# EXERCISE DETAILS
Please return every line from the entries that has the string "Immunohistochemistry" in it.

# RECORDS SUPPLIED
--- START ---

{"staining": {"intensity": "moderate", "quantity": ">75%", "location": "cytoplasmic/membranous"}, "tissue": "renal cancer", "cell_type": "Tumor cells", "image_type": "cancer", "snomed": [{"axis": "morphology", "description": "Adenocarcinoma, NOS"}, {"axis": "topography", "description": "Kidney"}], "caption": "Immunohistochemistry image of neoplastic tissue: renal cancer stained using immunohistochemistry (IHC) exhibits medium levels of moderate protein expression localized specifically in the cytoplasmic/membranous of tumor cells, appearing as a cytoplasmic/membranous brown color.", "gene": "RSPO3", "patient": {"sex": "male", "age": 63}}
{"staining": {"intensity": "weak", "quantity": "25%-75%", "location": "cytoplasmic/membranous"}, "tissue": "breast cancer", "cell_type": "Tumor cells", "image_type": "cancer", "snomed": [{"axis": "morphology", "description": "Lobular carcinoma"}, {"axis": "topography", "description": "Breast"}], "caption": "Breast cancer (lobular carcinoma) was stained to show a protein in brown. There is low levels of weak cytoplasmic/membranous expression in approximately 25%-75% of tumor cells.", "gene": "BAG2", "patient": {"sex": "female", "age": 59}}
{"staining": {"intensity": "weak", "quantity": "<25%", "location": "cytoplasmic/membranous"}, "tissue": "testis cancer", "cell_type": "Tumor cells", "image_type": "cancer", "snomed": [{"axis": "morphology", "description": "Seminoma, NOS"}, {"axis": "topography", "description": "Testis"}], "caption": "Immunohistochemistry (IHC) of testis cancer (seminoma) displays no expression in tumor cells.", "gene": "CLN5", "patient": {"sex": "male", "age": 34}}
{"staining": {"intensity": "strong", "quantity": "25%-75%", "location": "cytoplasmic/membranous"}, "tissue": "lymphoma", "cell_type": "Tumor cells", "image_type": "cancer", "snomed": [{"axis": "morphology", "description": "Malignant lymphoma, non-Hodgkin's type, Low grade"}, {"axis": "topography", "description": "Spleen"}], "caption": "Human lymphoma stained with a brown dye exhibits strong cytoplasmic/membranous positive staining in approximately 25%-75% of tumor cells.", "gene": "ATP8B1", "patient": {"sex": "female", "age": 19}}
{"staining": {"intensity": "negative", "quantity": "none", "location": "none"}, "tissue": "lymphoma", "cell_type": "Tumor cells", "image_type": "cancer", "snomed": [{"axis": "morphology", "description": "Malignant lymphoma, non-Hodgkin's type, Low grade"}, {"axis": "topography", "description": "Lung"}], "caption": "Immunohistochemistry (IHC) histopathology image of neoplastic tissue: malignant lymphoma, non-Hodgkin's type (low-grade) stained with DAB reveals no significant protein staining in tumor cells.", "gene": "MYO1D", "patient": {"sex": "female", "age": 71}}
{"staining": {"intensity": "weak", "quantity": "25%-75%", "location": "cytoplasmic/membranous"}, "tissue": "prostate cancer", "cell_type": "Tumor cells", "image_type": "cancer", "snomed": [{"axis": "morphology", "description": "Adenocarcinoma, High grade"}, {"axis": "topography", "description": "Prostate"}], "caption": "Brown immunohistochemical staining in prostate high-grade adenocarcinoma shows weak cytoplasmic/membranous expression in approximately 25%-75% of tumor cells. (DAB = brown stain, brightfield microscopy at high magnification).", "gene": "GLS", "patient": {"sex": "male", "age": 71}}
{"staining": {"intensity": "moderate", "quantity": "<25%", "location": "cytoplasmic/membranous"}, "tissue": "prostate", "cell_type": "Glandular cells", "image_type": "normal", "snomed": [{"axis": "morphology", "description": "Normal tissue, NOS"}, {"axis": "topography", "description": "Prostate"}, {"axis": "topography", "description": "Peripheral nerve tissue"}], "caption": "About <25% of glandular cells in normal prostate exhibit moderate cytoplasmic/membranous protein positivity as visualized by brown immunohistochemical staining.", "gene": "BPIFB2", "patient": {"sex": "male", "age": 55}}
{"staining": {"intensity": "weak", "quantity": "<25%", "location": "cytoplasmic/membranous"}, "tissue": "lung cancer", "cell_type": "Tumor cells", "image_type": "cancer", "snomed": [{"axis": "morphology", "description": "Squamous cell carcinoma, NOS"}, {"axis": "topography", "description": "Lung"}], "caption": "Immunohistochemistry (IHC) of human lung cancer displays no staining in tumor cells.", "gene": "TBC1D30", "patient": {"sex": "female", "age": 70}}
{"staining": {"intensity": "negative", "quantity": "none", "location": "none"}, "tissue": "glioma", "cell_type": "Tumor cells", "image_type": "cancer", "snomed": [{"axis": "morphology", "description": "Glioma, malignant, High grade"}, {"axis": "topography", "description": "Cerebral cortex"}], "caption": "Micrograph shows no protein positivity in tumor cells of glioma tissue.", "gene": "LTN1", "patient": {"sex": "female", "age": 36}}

--- END ---

# SOLVED PROBLEM
{"staining": {"intensity": "moderate", "quantity": ">75%", "location": "cytoplasmic/membranous"}, "tissue": "renal cancer", "cell_type": "Tumor cells", "image_type": "cancer", "snomed": [{"axis": "morphology", "description": "Adenocarcinoma, NOS"}, {"axis": "topography", "description": "Kidney"}], "caption": "Immunohistochemistry image of neoplastic tissue: renal cancer stained using immunohistochemistry (IHC) exhibits medium levels of moderate protein expression localized specifically in the cytoplasmic/membranous of tumor cells, appearing as a cytoplasmic/membranous brown color.", "gene": "RSPO3", "patient": {"sex": "male", "age": 63}}
{"staining": {"intensity": "weak", "quantity": "<25%", "location": "cytoplasmic/membranous"}, "tissue": "testis cancer", "cell_type": "Tumor cells", "image_type": "cancer", "snomed": [{"axis": "morphology", "description": "Seminoma, NOS"}, {"axis": "topography", "description": "Testis"}], "caption": "Immunohistochemistry (IHC) of testis cancer (seminoma) displays no expression in tumor cells.", "gene": "CLN5", "patient": {"sex": "male", "age": 34}}
{"staining": {"intensity": "negative", "quantity": "none", "location": "none"}, "tissue": "lymphoma", "cell_type": "Tumor cells", "image_type": "cancer", "snomed": [{"axis": "morphology", "description": "Malignant lymphoma, non-Hodgkin's type, Low grade"}, {"axis": "topography", "description": "Lung"}], "caption": "Immunohistochemistry (IHC) histopathology image of neoplastic tissue: malignant lymphoma, non-Hodgkin's type (low-grade) stained with DAB reveals no significant protein staining in tumor cells.", "gene": "MYO1D", "patient": {"sex": "female", "age": 71}}
{"staining": {"intensity": "weak", "quantity": "<25%", "location": "cytoplasmic/membranous"}, "tissue": "lung cancer", "cell_type": "Tumor cells", "image_type": "cancer", "snomed": [{"axis": "morphology", "description": "Squamous cell carcinoma, NOS"}, {"axis": "topography", "description": "Lung"}], "caption": "Immunohistochemistry (IHC) of human lung cancer displays no staining in tumor cells.", "gene": "TBC1D30", "patient": {"sex": "female", "age": 70}}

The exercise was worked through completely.